[Request] Rewrite everything from the first of the lines below down to the line containing "At how many categories does at least one series exceed 10809?", inclusive, replacing "data points" with "values" and leaving all else unchanged.

Segment Open

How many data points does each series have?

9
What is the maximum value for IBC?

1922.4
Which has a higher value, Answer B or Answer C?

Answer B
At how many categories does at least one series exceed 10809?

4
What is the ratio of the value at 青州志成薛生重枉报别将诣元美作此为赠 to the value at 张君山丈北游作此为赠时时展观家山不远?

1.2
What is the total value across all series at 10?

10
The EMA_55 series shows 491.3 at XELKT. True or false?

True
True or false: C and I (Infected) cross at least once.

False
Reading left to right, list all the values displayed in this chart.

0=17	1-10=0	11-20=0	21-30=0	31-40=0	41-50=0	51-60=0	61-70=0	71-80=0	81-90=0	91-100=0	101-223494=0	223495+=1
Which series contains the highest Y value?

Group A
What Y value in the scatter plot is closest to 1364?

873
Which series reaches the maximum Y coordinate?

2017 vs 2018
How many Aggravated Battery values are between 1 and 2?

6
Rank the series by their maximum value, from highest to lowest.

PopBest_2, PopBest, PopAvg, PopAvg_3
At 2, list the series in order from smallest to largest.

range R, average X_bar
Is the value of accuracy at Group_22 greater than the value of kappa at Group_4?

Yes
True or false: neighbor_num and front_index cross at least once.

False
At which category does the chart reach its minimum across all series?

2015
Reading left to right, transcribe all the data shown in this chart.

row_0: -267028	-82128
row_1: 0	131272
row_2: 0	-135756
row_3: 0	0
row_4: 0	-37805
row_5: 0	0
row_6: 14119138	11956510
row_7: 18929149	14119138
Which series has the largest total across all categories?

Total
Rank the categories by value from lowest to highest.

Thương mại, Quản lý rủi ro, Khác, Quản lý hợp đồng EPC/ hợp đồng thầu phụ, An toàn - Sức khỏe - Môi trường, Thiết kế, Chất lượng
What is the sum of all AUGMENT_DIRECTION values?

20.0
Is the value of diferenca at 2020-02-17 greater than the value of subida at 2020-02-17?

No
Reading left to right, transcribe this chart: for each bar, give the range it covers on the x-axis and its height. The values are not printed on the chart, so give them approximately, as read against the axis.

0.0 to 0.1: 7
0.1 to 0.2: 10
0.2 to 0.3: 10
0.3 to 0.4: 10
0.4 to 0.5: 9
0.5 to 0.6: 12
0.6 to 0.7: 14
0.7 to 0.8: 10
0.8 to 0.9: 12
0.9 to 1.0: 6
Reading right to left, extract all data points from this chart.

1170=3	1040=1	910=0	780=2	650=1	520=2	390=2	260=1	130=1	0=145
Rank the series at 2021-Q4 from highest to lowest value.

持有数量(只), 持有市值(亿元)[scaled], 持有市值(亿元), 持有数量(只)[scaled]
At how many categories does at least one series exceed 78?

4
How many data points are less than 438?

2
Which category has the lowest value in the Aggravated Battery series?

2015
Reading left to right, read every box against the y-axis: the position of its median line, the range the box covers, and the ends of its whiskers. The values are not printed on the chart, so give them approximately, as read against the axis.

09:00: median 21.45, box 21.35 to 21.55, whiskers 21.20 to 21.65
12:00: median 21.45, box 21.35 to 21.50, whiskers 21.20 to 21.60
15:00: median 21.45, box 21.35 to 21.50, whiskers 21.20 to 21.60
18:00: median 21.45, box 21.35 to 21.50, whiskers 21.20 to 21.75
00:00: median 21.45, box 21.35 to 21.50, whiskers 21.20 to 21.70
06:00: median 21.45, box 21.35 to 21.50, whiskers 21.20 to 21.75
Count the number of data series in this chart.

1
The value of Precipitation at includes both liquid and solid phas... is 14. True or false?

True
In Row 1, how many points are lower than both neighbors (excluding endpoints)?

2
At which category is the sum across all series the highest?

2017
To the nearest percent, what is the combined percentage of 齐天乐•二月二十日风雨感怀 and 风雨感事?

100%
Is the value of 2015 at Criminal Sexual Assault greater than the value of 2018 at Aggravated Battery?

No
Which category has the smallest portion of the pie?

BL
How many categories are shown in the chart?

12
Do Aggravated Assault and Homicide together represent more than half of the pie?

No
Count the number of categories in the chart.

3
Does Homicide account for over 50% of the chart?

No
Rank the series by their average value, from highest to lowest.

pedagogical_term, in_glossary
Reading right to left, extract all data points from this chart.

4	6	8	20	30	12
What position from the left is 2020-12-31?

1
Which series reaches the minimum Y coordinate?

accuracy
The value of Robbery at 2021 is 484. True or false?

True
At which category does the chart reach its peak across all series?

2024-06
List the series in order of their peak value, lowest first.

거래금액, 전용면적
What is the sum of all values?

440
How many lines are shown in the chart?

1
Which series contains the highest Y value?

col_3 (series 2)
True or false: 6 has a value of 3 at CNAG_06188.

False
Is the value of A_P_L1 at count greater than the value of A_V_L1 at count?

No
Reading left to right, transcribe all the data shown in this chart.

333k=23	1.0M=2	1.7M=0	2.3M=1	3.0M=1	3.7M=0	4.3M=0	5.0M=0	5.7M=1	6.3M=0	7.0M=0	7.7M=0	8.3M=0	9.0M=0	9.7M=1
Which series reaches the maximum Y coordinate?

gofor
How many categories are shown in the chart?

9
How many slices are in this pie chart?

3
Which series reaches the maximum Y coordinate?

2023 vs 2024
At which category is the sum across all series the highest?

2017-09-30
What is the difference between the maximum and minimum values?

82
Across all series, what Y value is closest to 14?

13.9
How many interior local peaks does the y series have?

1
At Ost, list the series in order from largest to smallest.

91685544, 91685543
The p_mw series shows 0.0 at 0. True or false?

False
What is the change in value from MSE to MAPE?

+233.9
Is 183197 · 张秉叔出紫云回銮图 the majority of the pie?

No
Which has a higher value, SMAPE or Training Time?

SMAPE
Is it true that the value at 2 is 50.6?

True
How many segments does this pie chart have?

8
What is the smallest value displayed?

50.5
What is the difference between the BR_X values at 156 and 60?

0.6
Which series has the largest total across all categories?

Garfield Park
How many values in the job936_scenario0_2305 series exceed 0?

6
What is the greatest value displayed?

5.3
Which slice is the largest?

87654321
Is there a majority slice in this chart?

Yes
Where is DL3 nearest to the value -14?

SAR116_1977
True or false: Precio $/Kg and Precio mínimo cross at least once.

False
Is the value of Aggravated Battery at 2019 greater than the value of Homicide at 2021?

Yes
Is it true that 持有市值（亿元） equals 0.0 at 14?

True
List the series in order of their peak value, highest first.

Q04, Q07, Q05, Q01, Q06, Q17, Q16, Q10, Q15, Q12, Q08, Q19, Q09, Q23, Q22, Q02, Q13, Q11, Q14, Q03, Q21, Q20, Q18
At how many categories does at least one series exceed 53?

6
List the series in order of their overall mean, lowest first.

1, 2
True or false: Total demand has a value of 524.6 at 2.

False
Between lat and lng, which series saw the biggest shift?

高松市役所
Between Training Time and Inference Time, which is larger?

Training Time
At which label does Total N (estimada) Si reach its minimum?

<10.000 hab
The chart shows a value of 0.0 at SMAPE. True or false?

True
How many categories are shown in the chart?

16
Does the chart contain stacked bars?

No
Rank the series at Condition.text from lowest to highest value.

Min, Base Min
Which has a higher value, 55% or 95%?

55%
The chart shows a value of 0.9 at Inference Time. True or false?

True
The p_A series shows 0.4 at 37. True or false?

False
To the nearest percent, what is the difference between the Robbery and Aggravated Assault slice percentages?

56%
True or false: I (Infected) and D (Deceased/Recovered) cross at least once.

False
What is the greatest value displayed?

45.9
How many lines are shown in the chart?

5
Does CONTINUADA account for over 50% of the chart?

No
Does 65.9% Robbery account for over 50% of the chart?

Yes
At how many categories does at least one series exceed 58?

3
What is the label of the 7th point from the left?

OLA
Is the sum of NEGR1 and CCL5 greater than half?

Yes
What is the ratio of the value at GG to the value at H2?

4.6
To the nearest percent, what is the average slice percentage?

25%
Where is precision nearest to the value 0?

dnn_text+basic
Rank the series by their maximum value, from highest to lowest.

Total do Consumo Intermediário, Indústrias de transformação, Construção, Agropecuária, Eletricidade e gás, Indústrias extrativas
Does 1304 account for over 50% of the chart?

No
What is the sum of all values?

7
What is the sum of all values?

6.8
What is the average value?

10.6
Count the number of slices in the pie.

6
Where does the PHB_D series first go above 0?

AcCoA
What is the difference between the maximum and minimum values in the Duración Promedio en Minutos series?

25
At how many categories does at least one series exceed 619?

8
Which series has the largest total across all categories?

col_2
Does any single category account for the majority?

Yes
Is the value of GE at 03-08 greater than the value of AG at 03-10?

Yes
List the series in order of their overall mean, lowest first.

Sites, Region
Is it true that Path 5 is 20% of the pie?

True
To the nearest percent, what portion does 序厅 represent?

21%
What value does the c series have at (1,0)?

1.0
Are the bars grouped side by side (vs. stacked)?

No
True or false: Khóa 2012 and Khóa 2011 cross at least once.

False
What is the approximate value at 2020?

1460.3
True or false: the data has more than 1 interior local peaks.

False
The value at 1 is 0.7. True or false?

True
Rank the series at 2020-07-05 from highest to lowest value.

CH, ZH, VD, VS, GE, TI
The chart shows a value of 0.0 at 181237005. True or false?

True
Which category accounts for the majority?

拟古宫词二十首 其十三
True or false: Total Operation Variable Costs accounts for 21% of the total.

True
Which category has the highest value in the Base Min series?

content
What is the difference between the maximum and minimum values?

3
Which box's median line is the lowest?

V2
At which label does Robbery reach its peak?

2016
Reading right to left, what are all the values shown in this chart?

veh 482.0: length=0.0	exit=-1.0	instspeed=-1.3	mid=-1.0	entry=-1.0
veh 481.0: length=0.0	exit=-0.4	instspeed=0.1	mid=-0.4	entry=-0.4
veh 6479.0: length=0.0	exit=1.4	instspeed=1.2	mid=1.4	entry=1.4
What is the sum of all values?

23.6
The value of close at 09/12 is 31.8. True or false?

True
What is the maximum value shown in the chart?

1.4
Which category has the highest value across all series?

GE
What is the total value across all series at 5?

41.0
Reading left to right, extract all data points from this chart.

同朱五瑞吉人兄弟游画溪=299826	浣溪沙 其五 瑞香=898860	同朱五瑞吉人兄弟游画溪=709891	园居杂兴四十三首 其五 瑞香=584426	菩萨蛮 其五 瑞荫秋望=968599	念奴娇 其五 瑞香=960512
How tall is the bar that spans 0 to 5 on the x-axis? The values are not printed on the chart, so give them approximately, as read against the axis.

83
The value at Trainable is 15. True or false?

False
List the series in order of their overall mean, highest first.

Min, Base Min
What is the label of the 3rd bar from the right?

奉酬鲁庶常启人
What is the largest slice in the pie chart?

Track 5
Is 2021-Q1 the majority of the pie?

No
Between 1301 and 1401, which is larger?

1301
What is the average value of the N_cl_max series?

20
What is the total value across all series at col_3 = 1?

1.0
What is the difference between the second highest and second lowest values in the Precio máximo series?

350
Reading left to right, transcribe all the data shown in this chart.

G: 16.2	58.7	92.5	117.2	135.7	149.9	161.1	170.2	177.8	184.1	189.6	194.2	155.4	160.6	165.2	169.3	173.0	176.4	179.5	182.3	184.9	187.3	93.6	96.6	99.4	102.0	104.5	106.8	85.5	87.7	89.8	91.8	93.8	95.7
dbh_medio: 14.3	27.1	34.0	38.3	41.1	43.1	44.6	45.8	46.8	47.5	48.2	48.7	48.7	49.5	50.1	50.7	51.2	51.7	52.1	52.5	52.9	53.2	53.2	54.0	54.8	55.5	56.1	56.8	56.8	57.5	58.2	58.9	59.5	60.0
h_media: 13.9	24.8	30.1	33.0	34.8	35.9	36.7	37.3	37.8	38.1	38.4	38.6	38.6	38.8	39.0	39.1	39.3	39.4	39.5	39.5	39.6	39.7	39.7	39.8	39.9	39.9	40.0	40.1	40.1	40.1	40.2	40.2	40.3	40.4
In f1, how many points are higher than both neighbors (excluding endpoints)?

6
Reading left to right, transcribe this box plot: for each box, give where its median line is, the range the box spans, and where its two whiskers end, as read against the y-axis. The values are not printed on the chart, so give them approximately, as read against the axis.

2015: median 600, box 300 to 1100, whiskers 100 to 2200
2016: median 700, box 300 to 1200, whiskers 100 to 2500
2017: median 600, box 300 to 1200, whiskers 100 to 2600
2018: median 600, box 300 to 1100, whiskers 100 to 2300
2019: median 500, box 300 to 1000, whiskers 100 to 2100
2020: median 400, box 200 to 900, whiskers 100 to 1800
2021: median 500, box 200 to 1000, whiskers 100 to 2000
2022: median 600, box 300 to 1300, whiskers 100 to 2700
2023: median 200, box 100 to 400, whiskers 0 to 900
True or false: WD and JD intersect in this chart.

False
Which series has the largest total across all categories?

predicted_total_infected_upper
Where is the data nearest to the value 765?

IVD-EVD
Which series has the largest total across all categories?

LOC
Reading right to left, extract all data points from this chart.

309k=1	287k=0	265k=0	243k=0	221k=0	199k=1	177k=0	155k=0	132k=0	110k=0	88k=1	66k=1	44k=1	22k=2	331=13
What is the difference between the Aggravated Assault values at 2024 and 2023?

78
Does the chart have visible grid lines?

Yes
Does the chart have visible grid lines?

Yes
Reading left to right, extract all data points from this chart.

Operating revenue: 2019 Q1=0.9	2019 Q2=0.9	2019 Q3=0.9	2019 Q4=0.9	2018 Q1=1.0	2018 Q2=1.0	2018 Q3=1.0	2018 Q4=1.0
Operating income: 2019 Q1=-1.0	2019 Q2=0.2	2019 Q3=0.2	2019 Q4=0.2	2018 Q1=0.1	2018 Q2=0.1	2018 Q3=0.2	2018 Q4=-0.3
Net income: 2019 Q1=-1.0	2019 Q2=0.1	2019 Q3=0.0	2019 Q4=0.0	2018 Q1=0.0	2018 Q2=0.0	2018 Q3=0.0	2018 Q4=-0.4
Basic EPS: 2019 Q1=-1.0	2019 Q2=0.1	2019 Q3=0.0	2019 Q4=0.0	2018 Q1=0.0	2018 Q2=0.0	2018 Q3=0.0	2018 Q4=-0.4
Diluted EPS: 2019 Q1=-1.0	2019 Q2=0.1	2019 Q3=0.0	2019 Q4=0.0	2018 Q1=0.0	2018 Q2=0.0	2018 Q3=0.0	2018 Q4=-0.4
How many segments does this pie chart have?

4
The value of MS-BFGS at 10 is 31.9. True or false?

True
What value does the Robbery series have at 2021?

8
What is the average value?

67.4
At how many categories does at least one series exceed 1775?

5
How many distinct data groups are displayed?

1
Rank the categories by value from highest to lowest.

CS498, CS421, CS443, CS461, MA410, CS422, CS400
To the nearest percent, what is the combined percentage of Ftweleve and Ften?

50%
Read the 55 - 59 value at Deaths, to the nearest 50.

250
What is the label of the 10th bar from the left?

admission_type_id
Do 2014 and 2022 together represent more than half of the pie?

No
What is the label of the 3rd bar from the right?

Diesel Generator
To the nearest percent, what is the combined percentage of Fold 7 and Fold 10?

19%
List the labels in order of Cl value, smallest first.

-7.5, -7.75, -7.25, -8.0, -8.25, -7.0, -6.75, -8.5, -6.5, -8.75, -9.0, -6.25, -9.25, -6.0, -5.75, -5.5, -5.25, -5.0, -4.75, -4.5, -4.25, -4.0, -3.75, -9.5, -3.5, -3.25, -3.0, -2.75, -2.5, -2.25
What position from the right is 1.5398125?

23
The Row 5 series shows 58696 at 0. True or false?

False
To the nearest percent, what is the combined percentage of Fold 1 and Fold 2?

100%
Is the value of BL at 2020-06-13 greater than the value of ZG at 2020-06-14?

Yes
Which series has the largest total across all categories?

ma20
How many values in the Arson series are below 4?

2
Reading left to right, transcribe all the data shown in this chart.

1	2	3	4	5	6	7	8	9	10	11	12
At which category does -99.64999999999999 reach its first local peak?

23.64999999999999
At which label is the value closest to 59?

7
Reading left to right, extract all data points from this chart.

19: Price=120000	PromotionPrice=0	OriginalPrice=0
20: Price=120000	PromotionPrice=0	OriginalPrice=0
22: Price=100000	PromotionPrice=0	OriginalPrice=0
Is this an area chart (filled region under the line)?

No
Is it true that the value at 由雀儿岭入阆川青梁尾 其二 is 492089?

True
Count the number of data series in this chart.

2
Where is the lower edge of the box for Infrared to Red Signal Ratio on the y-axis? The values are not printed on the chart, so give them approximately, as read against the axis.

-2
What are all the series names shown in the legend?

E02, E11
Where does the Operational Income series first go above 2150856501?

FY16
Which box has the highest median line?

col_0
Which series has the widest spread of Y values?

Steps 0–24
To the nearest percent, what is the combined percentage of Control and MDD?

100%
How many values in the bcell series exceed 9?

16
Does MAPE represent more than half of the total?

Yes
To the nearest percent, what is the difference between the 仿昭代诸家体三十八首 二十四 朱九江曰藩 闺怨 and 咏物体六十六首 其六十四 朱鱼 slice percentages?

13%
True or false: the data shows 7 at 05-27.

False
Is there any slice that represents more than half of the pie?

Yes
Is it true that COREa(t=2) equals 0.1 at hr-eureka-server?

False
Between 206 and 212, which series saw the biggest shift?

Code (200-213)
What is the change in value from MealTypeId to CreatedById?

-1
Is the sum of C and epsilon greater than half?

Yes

Segment Closed

[Solution for this problem]
How many values does each series have?

9
What is the maximum value for IBC?

1922.4
Which has a higher value, Answer B or Answer C?

Answer B
At how many categories does at least one series exceed 10809?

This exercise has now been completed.